(Page-level text extractions)
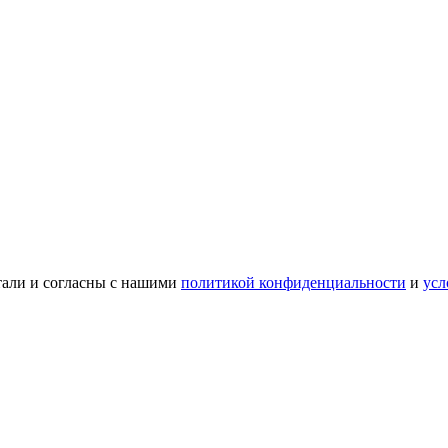
тали и согласны с нашими
политикой конфиденциальности
и
усл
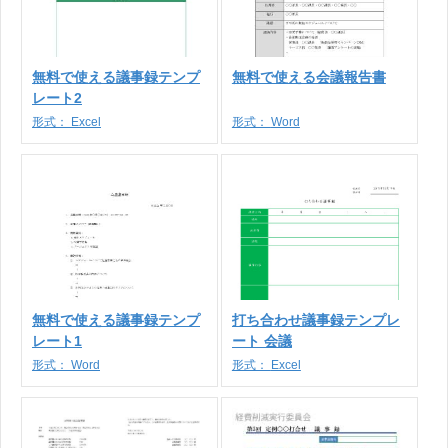
無料で使える議事録テンプ
無料で使える会議報告書
レート2
形式：
Excel
形式：
Word
無料で使える議事録テンプ
打ち合わせ議事録テンプレ
レート1
ート 会議
形式：
Word
形式：
Excel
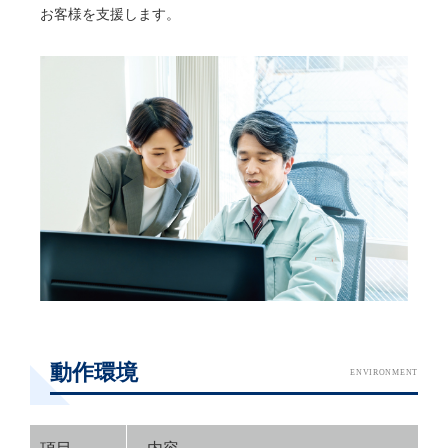
お客様を支援します。
動作環境
ENVIRONMENT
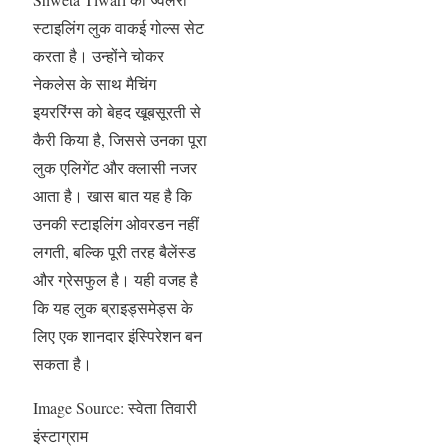
स्टाइलिंग लुक वाकई गोल्स सेट
करता है। उन्होंने चोकर
नेकलेस के साथ मैचिंग
इयररिंग्स को बेहद खूबसूरती से
कैरी किया है, जिससे उनका पूरा
लुक एलिगेंट और क्लासी नजर
आता है। खास बात यह है कि
उनकी स्टाइलिंग ओवरडन नहीं
लगती, बल्कि पूरी तरह बैलेंस्ड
और ग्रेसफुल है। यही वजह है
कि यह लुक ब्राइड्समेड्स के
लिए एक शानदार इंस्पिरेशन बन
सकता है।
Image Source: स्वेता तिवारी
इंस्टाग्राम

PROBLEM DESCRIPTION>
Any pictures should be dropped; transcribe the rest of the records above exactly.

FINISHED EXERCISE>
тали и согласны с нашими
политикой конфиденциальности
и
усл
無料で使える議事録テンプ
無料で使える会議報告書
レート2
形式：
Excel
形式：
Word
無料で使える議事録テンプ
打ち合わせ議事録テンプレ
レート1
ート 会議
形式：
Word
形式：
Excel
お客様を支援します。
動作環境
ENVIRONMENT
स्टाइलिंग लुक वाकई गोल्स सेट
करता है। उन्होंने चोकर
नेकलेस के साथ मैचिंग
इयररिंग्स को बेहद खूबसूरती से
कैरी किया है, जिससे उनका पूरा
लुक एलिगेंट और क्लासी नजर
आता है। खास बात यह है कि
उनकी स्टाइलिंग ओवरडन नहीं
लगती, बल्कि पूरी तरह बैलेंस्ड
और ग्रेसफुल है। यही वजह है
कि यह लुक ब्राइड्समेड्स के
लिए एक शानदार इंस्पिरेशन बन
सकता है।
Image Source: स्वेता तिवारी
इंस्टाग्राम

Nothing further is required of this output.